**SOURCE PASSAGE**
┄┄┄┄┄┄

The King is Dead, Long Live the Bat: Why Absolute Batman Won the War for 2025

The King is Dead, Long Live the Bat: Why Absolute Batman Won the War for 2025

If you walked into a comic shop in 2023 or 2024, the conversation was usually about how the industry was "cooling off" after the pandemic boom. Fast forward to 2026, and the narrative has completely flipped. We aren't just surviving; the floor of the market has risen, with adult graphic novel sales jumping over 9%.

But you didn't click this to read about market percentages. You want to know what the undisputed king of the shelf is right now.

Technically, if we’re looking at a single issue, Marvel’s Deadpool/Batman #1 moved the most paper, hitting nearly 800,000 copies. But let’s be real: that was a variant-cover-fueled anomaly that critics largely hated.

The real winner—the book that is actually defining this era and bringing people back to shops every single month—is DC's Absolute Batman.

Here is why a "blue-collar" Batman is crushing the competition, and what it tells us about the future of comics.

1. It Broke the "Reboot" Curse

Comic fans are cynical. We’ve seen "New 52s" and "Ultimates" and "Rebirths" a dozen times. Usually, a new #1 issue sells massive numbers, and then readership drops by 10-15% with every subsequent issue. It’s the standard law of gravity in comics.

Absolute Batman defied gravity.

By the end of 2025, issue #15 (the big Joker origin reveal) wasn’t just holding steady; it was actually outselling Marvel’s massive premiere event, Ultimate Endgame. That is virtually unheard of. An ongoing series beating a "flavor of the month" event book suggests that readers aren't just speculating—they are legitimately hooked.

┄┄┄┄┄┄

**INFORMATION SHOWN**
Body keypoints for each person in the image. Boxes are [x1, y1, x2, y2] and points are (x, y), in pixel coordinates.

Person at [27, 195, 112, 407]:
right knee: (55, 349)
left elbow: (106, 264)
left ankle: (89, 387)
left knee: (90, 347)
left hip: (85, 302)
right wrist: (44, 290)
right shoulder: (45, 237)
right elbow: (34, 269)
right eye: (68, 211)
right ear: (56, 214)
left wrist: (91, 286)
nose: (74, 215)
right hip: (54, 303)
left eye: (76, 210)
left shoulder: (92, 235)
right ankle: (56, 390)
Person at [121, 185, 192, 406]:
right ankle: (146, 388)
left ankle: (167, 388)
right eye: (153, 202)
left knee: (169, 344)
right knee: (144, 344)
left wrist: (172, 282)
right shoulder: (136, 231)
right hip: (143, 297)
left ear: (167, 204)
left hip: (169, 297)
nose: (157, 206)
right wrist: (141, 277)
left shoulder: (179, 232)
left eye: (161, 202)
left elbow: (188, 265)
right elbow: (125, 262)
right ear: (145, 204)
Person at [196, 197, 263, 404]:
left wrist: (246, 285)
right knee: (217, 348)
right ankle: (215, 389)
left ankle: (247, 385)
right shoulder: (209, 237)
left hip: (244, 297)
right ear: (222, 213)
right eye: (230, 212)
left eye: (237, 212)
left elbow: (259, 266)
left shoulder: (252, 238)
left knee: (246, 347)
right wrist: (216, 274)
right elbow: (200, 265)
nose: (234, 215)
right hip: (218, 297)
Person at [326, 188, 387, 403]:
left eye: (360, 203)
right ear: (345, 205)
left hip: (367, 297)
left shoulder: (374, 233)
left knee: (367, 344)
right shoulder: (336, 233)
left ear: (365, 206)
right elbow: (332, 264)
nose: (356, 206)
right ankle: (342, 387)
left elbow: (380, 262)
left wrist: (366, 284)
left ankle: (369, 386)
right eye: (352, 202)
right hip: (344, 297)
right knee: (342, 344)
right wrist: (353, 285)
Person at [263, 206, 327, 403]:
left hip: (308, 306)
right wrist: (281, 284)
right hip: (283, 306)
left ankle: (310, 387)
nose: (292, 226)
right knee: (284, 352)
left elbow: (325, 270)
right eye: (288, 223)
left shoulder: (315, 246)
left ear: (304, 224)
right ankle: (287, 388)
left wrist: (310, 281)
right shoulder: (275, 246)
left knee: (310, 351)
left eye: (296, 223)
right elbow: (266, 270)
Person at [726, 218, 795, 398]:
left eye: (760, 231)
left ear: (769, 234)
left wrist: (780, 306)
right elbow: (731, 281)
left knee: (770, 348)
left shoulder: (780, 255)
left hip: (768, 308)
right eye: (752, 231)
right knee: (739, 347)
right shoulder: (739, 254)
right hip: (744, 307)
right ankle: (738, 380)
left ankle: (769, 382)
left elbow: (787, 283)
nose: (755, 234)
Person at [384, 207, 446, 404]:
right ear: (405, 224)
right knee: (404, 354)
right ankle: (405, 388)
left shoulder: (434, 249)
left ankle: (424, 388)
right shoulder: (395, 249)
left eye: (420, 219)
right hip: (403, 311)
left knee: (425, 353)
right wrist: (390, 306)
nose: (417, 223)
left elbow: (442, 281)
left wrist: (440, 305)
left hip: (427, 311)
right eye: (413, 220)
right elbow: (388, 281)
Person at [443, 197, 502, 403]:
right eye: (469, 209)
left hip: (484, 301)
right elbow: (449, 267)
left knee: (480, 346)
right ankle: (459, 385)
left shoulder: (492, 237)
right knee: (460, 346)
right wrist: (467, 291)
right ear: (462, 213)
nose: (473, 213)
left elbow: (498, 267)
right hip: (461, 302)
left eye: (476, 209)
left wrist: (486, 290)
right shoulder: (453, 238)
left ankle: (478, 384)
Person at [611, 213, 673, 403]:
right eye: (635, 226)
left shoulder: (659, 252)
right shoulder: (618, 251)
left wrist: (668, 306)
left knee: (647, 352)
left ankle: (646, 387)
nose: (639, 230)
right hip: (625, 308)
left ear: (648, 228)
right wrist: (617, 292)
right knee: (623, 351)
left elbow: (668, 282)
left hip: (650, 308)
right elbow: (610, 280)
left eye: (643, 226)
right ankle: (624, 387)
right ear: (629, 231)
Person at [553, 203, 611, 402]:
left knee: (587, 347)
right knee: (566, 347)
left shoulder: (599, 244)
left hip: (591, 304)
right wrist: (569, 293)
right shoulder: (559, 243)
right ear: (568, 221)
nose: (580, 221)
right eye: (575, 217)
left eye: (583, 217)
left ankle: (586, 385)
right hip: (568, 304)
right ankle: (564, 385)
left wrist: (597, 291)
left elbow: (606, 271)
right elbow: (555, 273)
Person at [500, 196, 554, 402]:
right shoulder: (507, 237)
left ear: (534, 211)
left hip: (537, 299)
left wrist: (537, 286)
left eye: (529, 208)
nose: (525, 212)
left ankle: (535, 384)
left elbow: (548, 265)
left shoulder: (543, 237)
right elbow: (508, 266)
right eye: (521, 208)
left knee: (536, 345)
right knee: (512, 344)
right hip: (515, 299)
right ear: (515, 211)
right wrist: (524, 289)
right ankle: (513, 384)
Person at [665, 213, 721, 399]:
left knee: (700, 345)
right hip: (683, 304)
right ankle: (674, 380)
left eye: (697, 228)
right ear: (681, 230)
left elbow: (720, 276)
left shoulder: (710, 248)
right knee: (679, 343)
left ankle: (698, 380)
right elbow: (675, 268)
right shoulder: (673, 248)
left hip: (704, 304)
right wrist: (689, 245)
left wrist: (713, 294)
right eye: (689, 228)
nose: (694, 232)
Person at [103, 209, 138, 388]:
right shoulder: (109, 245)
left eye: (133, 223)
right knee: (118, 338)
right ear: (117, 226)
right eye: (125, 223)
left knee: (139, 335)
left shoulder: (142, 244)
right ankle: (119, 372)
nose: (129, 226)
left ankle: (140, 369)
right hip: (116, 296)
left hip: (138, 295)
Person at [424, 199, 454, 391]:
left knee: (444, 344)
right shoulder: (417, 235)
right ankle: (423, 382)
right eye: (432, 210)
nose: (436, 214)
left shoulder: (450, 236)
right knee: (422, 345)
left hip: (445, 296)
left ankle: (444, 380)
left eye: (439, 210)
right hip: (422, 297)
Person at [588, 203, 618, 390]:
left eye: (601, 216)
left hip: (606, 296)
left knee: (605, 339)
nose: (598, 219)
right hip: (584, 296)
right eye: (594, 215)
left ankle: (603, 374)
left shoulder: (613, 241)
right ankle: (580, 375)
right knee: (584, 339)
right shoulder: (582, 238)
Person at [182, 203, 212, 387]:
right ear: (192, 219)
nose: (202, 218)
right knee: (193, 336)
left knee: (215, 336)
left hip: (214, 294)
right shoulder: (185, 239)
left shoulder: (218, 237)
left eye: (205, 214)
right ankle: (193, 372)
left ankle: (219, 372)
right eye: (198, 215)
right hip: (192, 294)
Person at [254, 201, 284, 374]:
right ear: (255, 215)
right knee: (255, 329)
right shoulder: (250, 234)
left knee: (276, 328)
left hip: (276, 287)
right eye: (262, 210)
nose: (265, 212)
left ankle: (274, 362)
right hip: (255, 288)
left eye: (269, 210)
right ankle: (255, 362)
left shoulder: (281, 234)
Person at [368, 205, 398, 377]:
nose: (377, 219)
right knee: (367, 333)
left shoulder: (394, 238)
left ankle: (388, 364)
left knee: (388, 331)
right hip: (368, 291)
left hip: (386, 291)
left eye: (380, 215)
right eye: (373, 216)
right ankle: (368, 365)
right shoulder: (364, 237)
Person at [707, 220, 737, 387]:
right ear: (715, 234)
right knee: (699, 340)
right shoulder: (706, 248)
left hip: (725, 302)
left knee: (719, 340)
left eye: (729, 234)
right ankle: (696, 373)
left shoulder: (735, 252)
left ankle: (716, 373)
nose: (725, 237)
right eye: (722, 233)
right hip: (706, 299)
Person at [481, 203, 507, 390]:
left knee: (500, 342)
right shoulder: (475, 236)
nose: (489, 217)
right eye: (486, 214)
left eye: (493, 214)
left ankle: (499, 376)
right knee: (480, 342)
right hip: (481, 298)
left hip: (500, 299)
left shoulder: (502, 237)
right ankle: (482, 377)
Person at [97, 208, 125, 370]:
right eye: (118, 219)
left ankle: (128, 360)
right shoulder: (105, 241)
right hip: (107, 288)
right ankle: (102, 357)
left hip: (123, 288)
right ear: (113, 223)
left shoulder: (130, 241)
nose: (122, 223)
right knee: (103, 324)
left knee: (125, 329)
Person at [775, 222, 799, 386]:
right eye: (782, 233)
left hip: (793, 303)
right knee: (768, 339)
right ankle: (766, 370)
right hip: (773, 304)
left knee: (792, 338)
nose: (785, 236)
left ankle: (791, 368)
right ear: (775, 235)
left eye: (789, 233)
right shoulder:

┄┄┄┄┄┄

**WHAT YOU WILL DO**
(a) In the Absolute Batman article, which issue was outselling Marvel's Ultimate Endgame by the end of 2025?
(b) Write the next part of the Absolute Batman article, picking up after its last sentence.

**TASK RESULTS**
(a) Issue #15, the big Joker origin reveal.

(b)
2. The "No Baggage" Rule

The genius of the Absolute Universe (AU) isn't just the creative team of Scott Snyder and Nick Dragotta, though they are performing at a career-best level. The secret sauce is the lack of homework.

For years, getting into comics meant needing a PhD in continuity. Absolute Batman stripped that away. It gave us a darker, socio-economically grounded Bruce Wayne who doesn't have a billion-dollar safety net. It feels dangerous and new, similar to the early 2000s Ultimate Spider-Man, but tailored for a 2025 audience that is tired of the status quo.

This success created a "halo effect" for the whole line. Absolute Superman and Absolute Wonder Woman are consistently charting, proving this isn't just a Batman fluke; it's a publisher-wide victory.

3. The Tale of Two Markets

We can't talk about "popularity" without acknowledging the elephant in the room: the market has split in two.

While the "Direct Market" (comic shops) is obsessing over Absolute Batman, the bookstore crowd has crowned a different queen. "Romantasy" is eating the world.

The graphic novel adaptation of Onyx Storm (from the Empyrean series) sold a staggering 1.7 million copies in its collector's edition alone. To put that in perspective, that single book outsold entire publishing lines from traditional comic companies.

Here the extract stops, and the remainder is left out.